▶ **WHAT TO PRODUCE**: Every line below that holds "Left" must be copied.

▶ **EXTRACTED INFORMATION**:
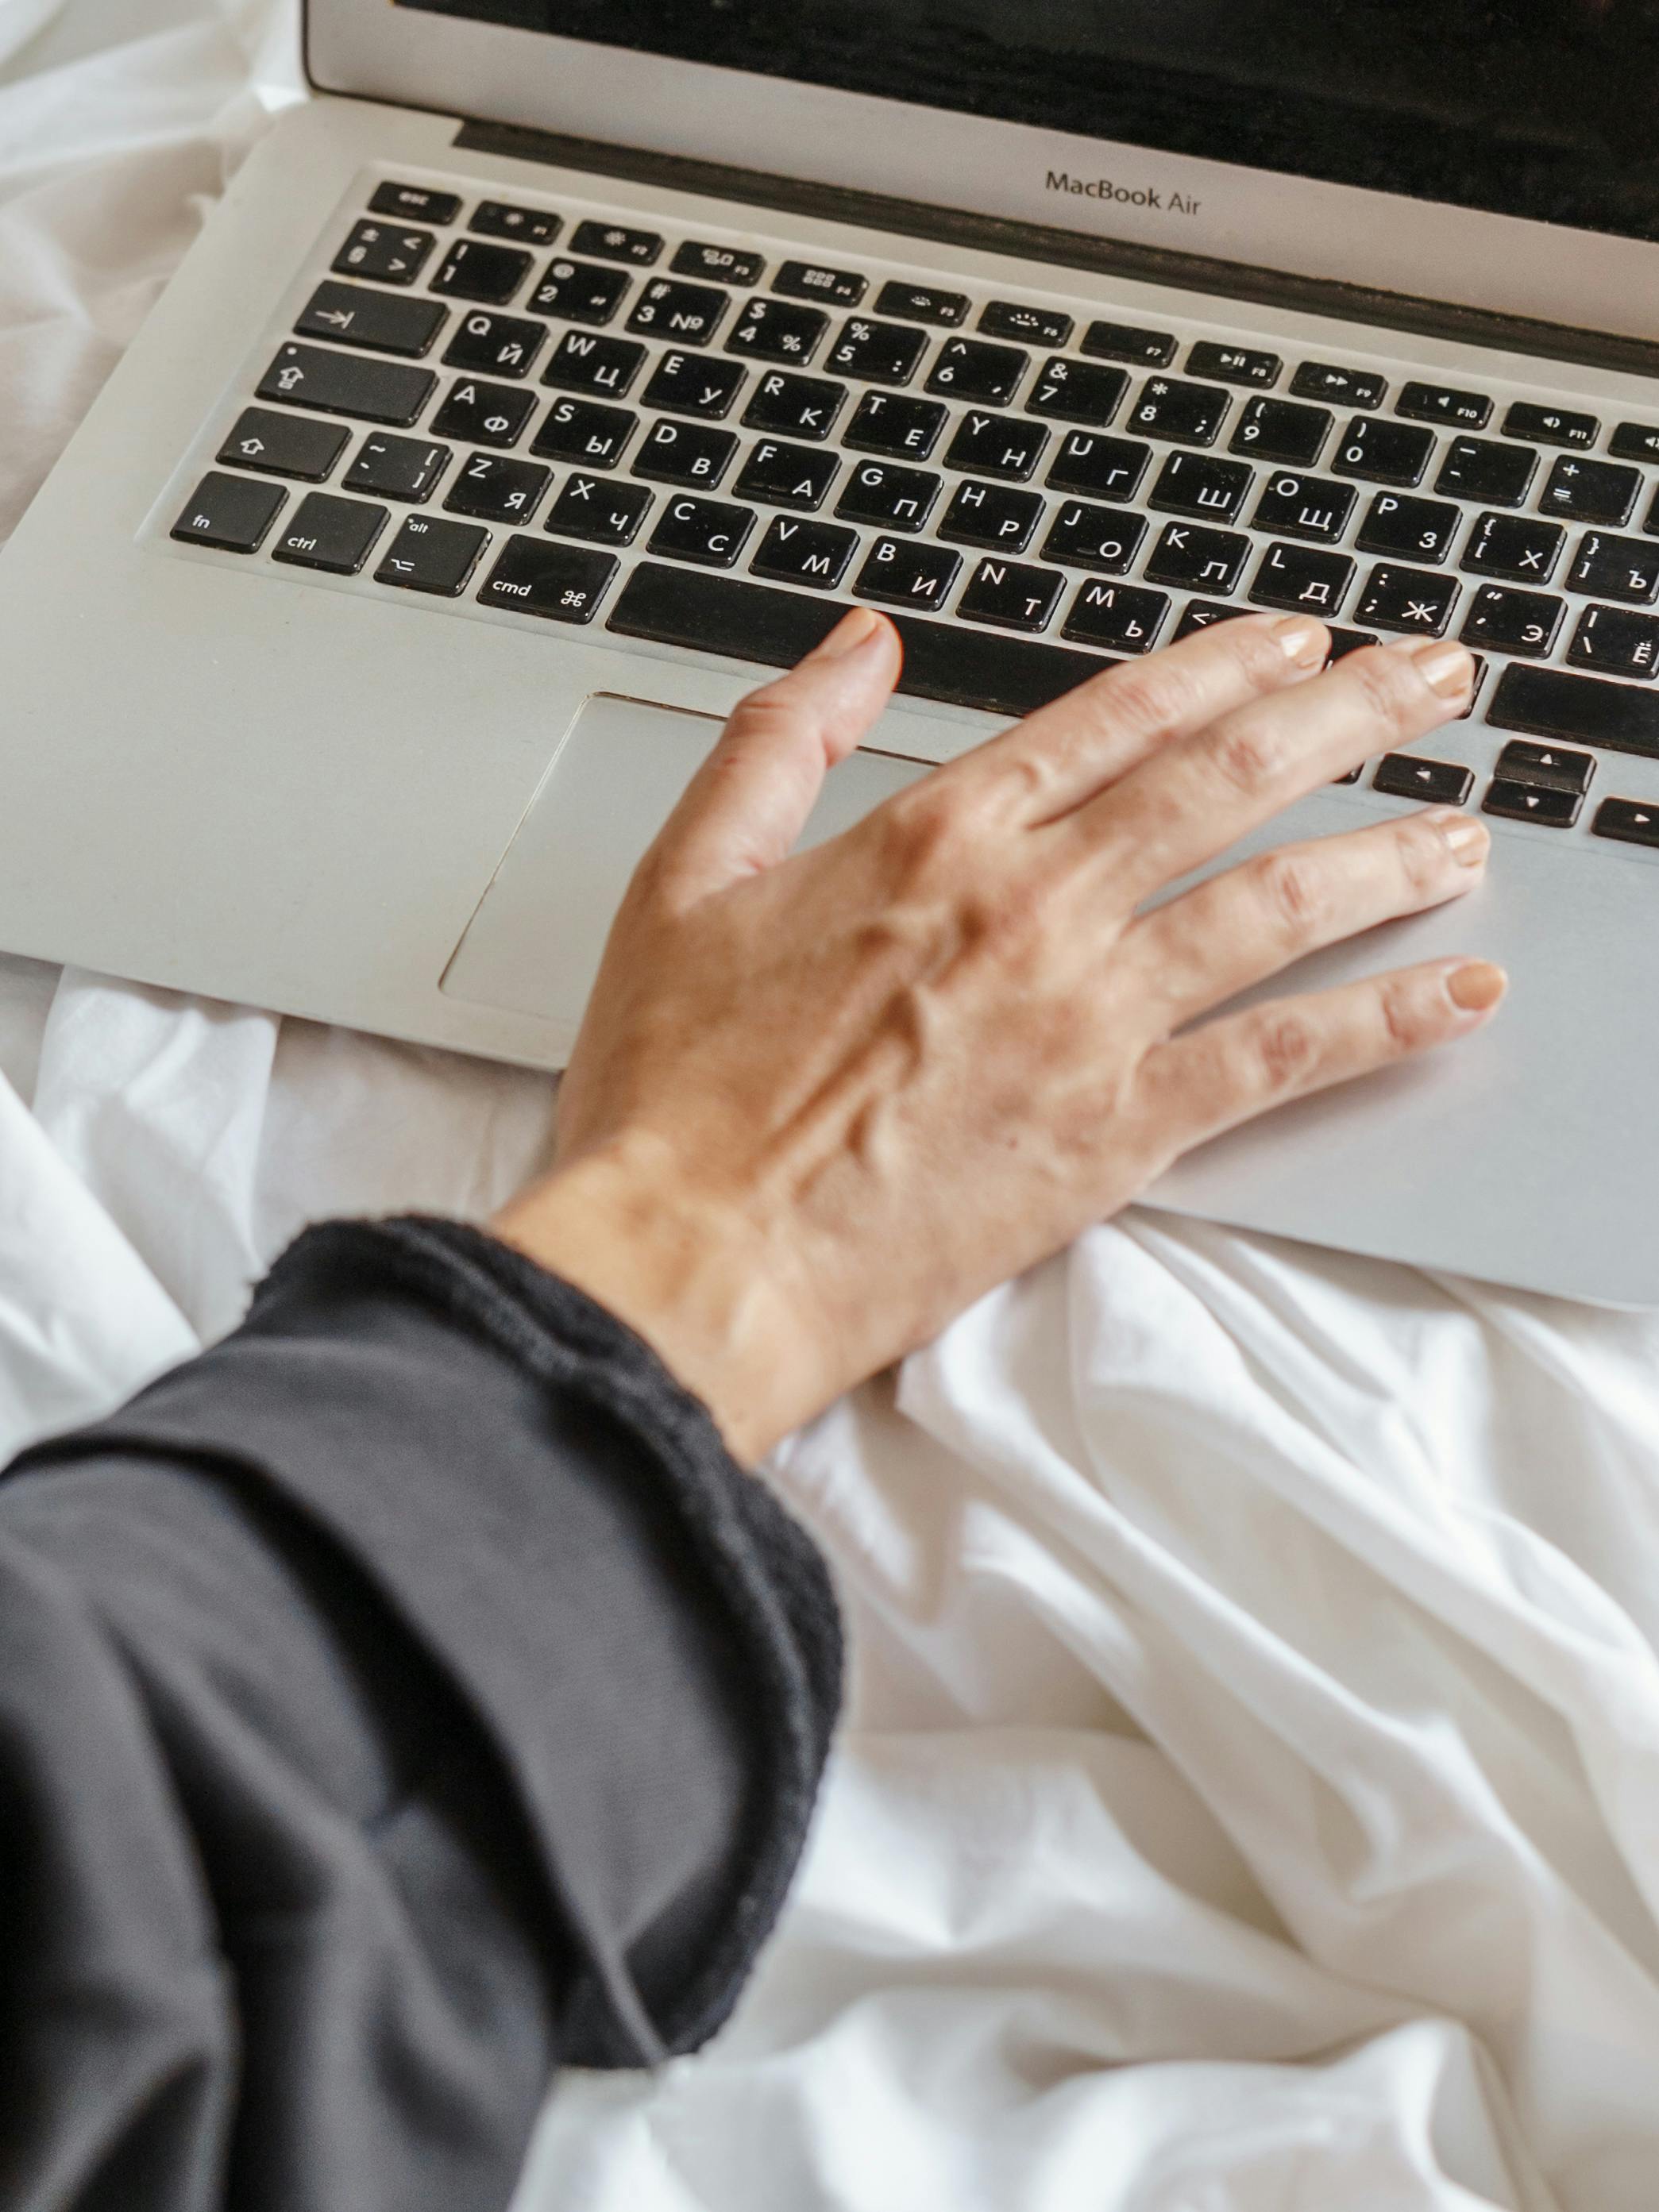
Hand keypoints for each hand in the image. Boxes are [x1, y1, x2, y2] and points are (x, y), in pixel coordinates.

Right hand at [493, 607, 1497, 1460]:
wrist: (694, 1256)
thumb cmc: (675, 1091)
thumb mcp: (686, 875)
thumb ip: (778, 739)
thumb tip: (859, 643)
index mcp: (936, 839)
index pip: (1118, 718)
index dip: (1223, 667)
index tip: (1294, 642)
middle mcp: (1034, 908)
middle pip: (1229, 780)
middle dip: (1350, 714)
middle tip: (1433, 681)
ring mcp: (1088, 1018)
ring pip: (1278, 903)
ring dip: (1387, 854)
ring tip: (1466, 829)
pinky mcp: (1118, 1131)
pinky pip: (1280, 1058)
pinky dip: (1380, 1022)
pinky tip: (1454, 996)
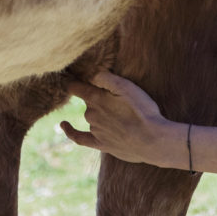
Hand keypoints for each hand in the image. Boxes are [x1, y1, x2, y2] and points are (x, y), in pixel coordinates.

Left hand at [62, 71, 180, 167]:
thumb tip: (90, 72)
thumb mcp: (127, 87)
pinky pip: (79, 137)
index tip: (70, 75)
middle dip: (97, 97)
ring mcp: (95, 130)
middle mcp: (91, 114)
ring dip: (99, 113)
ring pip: (91, 116)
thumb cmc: (143, 111)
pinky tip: (63, 125)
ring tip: (119, 114)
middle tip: (116, 97)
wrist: (153, 141)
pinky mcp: (101, 144)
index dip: (73, 80)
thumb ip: (106, 78)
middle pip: (88, 101)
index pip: (75, 86)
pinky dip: (69, 131)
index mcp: (96, 98)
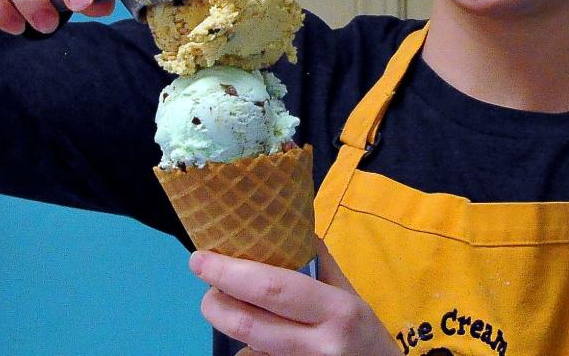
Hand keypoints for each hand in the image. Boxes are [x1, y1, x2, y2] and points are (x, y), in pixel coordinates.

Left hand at [189, 240, 398, 355]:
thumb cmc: (367, 334)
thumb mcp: (351, 295)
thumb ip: (320, 264)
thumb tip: (287, 225)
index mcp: (336, 310)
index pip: (272, 289)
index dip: (230, 273)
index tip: (200, 259)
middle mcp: (319, 344)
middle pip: (248, 325)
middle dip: (216, 303)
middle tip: (207, 287)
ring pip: (247, 350)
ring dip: (229, 325)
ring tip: (228, 307)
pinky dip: (247, 350)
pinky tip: (254, 338)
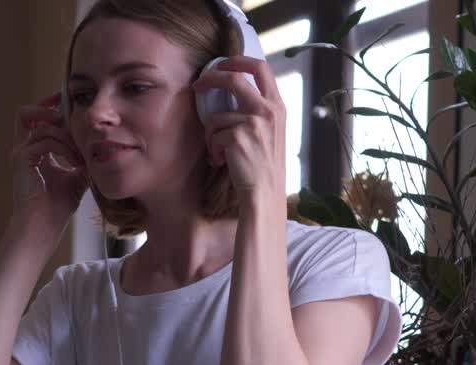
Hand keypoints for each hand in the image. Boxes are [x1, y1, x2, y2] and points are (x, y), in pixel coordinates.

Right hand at [10, 92, 87, 224]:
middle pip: (26, 113)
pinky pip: (44, 141)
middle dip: (49, 109)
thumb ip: (82, 158)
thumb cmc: (58, 206)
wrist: (45, 226)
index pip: (38, 120)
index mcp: (33, 151)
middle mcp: (22, 149)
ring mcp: (19, 153)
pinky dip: (63, 148)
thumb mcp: (76, 176)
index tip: (74, 109)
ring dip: (66, 136)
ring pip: (42, 126)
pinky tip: (75, 162)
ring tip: (80, 154)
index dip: (53, 110)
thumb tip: (98, 146)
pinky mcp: (21, 160)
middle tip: (71, 117)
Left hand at [192, 56, 286, 202]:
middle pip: (234, 78)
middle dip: (211, 78)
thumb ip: (258, 109)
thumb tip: (233, 89)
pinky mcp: (238, 137)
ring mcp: (254, 123)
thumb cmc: (263, 165)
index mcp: (278, 105)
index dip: (238, 60)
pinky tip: (223, 162)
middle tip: (198, 85)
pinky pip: (213, 135)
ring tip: (219, 152)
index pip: (261, 67)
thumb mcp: (271, 131)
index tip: (222, 64)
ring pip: (217, 116)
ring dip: (211, 135)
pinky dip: (213, 150)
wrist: (265, 193)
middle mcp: (269, 110)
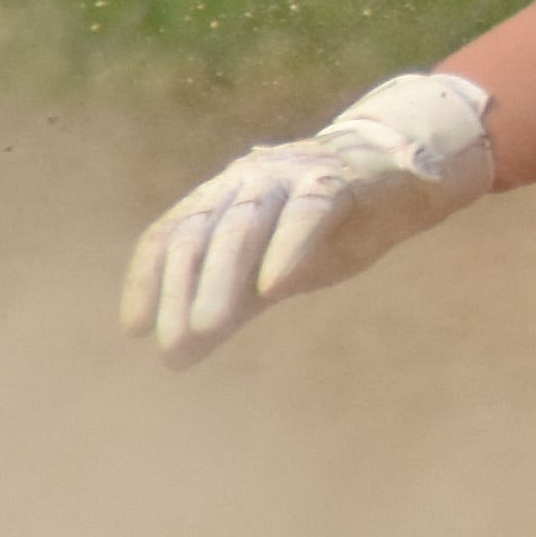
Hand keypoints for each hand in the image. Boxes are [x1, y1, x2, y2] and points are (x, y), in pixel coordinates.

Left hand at [119, 71, 496, 366]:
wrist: (400, 179)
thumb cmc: (324, 229)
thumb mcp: (269, 274)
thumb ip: (228, 309)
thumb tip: (174, 360)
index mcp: (222, 199)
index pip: (171, 234)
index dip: (148, 279)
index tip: (134, 329)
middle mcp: (247, 182)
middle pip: (201, 233)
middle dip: (182, 291)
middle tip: (172, 344)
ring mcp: (292, 177)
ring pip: (245, 222)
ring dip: (222, 278)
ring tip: (206, 328)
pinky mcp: (339, 181)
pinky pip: (308, 210)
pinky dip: (288, 245)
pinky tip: (274, 285)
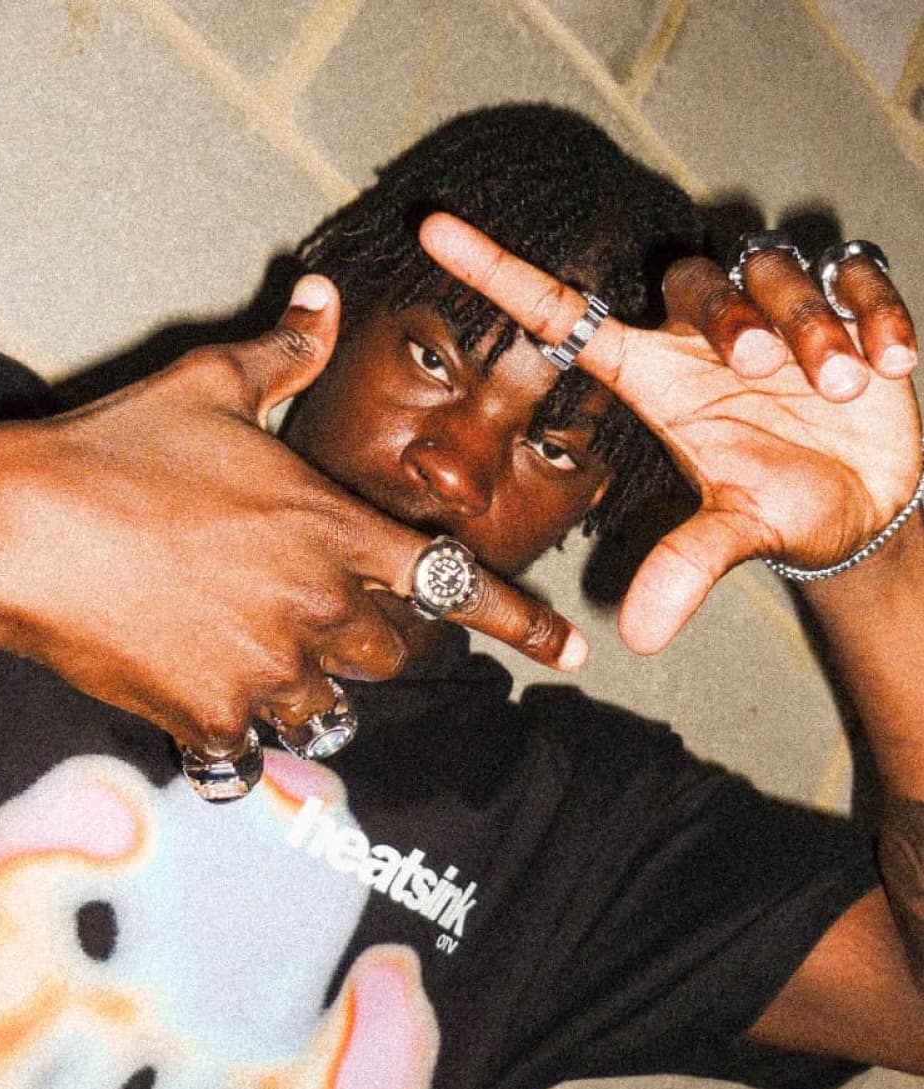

▶ **ANSWER BELOW**:
Left hand at [62, 71, 180, 167]:
Left hand at [189, 240, 398, 355]:
Left hand at [192, 56, 286, 202]:
Left hand at [119, 71, 496, 366]:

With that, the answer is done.